What Happens After We Die? These UVA Researchers Are Investigating It. By Joan Niesen. 09/18/2025

Joan Niesen interviews psychiatrist Bruce Greyson and psychologist Marieta Pehlivanova from the University of Virginia. Both study Near-Death Experiences (NDEs) and explore the possibility that consciousness continues to exist after the body dies.

Survivors of an NDE often report common experiences such as a sense of harmony with the universe, disconnection from the body, seeing a bright light, or encounters with supernatural entities.

Niesen illustrates these experiences with an example from 1989:

In 1989, Joan Fowler was riding her bike along the Pacific Coast Highway when she was hit by a truck. Suddenly, she says, her consciousness floated above the scene.

“I could see my bicycle almost halfway under the truck and my body to the side… and I thought, ‘Wow, how fascinating!’” recalls Fowler, a Reconnective Healing practitioner from Silver Spring. “At that moment, as I observed, I felt a pull toward my right side. When I focused on that pull, I saw a beautiful white light. I felt warmth and love, and my physical boundaries disappeared. I felt truly expansive.”

Bruce Greyson recounts discovering that these experiences were more common than he had thought. He contacted Raymond Moody, who first coined the term NDE, and Ian Stevenson, who also researched out-of-body experiences. Greyson continued Stevenson’s work for several years.

Pehlivanova, decades younger, had always been interested in parapsychology and did not hesitate when offered the opportunity to work with Greyson.

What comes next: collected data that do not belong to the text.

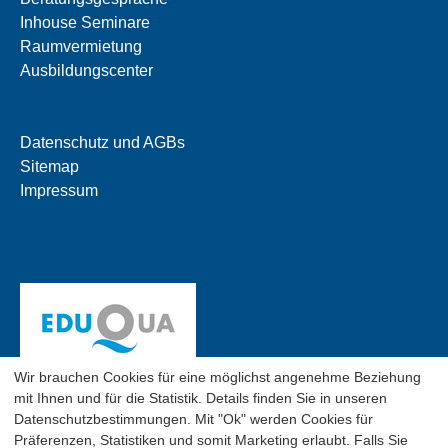
Inhouse Seminare
Raumvermietung
Ausbildungscenter
Datenschutz und AGBs
Sitemap
Impressum
Wir brauchen Cookies für eine möglichst angenehme Beziehung
mit Ihnen und für die Statistik. Details finden Sie in unseren
Datenschutzbestimmungen. Mit "Ok" werden Cookies für
Präferenzen, Statistiken und somit Marketing erlaubt. Falls Sie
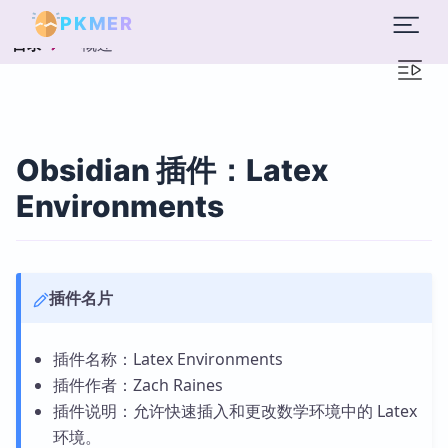
PKMER
概述
目录
Obsidian 插件：Latex
Environments
插件名片
插件名称：Latex Environments
插件作者：Zach Raines
插件说明：允许快速插入和更改数学环境中的 Latex
环境。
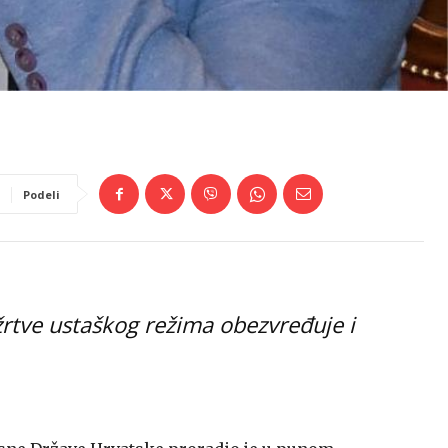
Podeli
 žrtve ustaškog režima obezvređuje i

The psychologist received an email describing a life-threatening experience:

While kayaking on the Chama River in New Mexico, White was swept by rapids onto a large rock.

“She saw herself on the rock, watching her body being swept in the rapids beneath it. She saw her body floating downstream, hitting various rocks and getting bruised.” During this time, she felt warm and content, surrounded by three “beings of light.” She was happy to stay there “forever… It was so peaceful, lovely, and serene.”

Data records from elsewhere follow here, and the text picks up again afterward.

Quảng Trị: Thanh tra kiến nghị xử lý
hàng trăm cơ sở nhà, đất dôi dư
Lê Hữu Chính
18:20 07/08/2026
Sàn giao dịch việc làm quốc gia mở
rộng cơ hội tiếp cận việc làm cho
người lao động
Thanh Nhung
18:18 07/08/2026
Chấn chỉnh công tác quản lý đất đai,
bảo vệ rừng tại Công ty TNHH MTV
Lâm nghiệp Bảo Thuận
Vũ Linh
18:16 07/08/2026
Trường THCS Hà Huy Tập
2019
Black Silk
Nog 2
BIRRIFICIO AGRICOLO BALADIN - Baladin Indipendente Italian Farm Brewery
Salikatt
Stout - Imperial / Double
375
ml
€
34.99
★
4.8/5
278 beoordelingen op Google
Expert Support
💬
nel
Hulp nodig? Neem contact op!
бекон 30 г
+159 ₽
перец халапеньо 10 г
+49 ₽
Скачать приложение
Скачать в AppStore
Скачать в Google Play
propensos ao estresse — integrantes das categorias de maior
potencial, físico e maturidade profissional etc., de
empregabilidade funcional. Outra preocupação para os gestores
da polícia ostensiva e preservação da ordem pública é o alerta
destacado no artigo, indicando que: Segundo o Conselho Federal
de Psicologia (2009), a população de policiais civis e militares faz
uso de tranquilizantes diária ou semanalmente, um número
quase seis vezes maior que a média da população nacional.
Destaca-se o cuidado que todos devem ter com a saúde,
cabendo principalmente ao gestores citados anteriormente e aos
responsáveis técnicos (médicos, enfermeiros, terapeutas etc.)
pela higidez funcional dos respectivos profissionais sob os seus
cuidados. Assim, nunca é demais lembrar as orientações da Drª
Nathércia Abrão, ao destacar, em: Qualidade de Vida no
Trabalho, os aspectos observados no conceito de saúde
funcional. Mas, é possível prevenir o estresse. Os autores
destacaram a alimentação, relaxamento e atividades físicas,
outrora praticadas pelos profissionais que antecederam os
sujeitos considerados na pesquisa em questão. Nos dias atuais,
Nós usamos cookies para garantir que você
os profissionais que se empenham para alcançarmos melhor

But that feeling changed quickly. She saw the police arrive at her home, telling her husband and two children that she had died in the river. Her sense of calm vanished. “They can’t have a mother who dies prematurely,” she remembers thinking. “And the moment I thought that… it was as if I was returned to my body. I was cold. I was underwater.”

Greyson created a scale with 16 criteria to certify that a person had experienced an NDE under life-threatening conditions. He also observed that while some explanations involve factors like lack of oxygen in the brain, medications, or anesthesia, certain NDEs included observations that corresponded to reality when the person was clinically dead.

Both Greyson and Pehlivanova agree that whatever these experiences are, they permanently change the lives of those who experience them.